Financial services firms are totally dependent on their technology infrastructures, forecasted to spend nearly $300 billion per annum by 2021. However, it might not be enough, or perhaps it is not being spent in the right areas, because Gartner recently reported that by 2030, digitization would make 80 percent of heritage financial services irrelevant – either going out of business, or becoming commoditized or existing formally but not competing effectively.
As anyone who has ever been involved in a large project knows – transformative change is extremely difficult – it requires a split focus. Focus and attention needs to be directed to the new state but at the same time the current state, i.e. the business today, needs to keep running. Managing the conflict is tremendously difficult, but with a clear roadmap and backing from key stakeholders, it can be managed successfully.
DBS Bank has reported that its ROE on digital customers is 27 percent versus 19 percent for traditional customers; the cost to income ratio is 34 percent for digital customers versus 55 percent in the traditional segment. As per an Accenture report, in the past three years, banks that have a recognized digital growth strategy have been rewarded with a premium of 13 percent to 17 percent above the value of their core business. The Financial Times reports that the Royal Bank of Canada is offering a service for entrepreneurs to register their start-up company with the government, provide it with cloud-based accounting software, supply a branding service and send it letterheads and business cards, all before it has lent the company any money. For people looking to buy or sell a home, it offers to research neighbourhoods, move furniture, remove garbage and paint a house. Many of these services are supplied by partners integrated into RBC’s digital platform and will help the bank to nearly triple its growth rate and add 2.5m new customers over the next five years.

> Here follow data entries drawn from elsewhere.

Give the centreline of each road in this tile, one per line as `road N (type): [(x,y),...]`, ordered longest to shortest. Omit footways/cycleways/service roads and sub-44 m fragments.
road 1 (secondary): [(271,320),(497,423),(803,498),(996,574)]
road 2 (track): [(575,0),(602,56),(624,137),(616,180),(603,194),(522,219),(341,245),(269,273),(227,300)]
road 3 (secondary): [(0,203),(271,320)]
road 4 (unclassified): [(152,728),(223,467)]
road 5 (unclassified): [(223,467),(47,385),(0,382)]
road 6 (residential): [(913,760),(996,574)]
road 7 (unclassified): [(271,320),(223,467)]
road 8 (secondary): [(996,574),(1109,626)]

The pace of change of technology is so fast that it can be difficult to keep up with the concepts, let alone figure out the correct approaches to implementation. And the pace seems to be accelerating. However, taking a wider perspective may help.
It’s all about Customers
Customers expect more. They want more products and services, tailored to meet their specific needs. They want to interact with the financial services providers at a time and a place of their choosing. They want convenience and self-service, but they want more than that. They know the power of technology and they want their banks to provide the same level of “intelligent” service that they see from other aspects of their lives.
But customers also expect less. They expect products and services to cost less. They expect banks to ask fewer questions – especially about things they think the banks already know, or should know.

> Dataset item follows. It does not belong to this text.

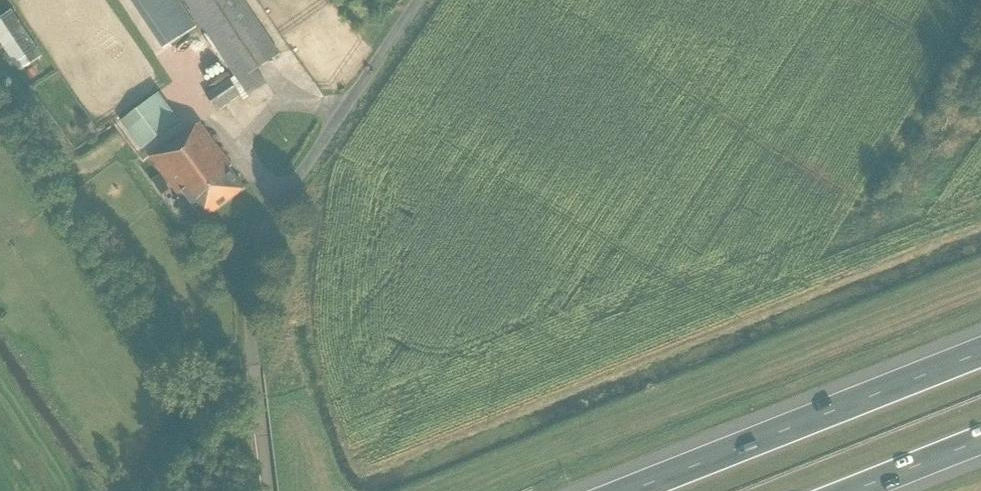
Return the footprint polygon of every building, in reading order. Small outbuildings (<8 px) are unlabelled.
[(178,0),(131,0),(164,48),(196,27),(178,0)] [(280,53),(244,0),(185,0),(249,95),(267,83),(257,69),(280,53)] [(218,111),(241,95),(228,78),(205,94),(218,111)] [(142,148),(180,121),(158,92),(121,120),(142,148)] [(200,223),(245,189),(230,168),(232,166),(200,122),(186,133),(184,131),(150,156),(200,223)] [(68,182),(60,169),(51,175),(59,187),(68,182)]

Essentially, customers expect banks to know more about them, to anticipate their needs and to proactively offer tailored products and services at the right time via the right channel. To achieve this, banks will need to do a number of things:
- Radically streamline their operations – ideally removing humans except when a customer wants to talk to a real person. Technologies such as process automation, straight through processing, and self-service can help here.
- Embed intelligence in their operations – ideally developing a sense of “intuition” but without being creepy or intrusive. Technologies such as chatbots, analytics, roboadvisors, and artificial intelligence can help here.
- Open their operations up – to participate in the ever growing financial services ecosystem. Technologies such as platforms, open banking and APIs can help here.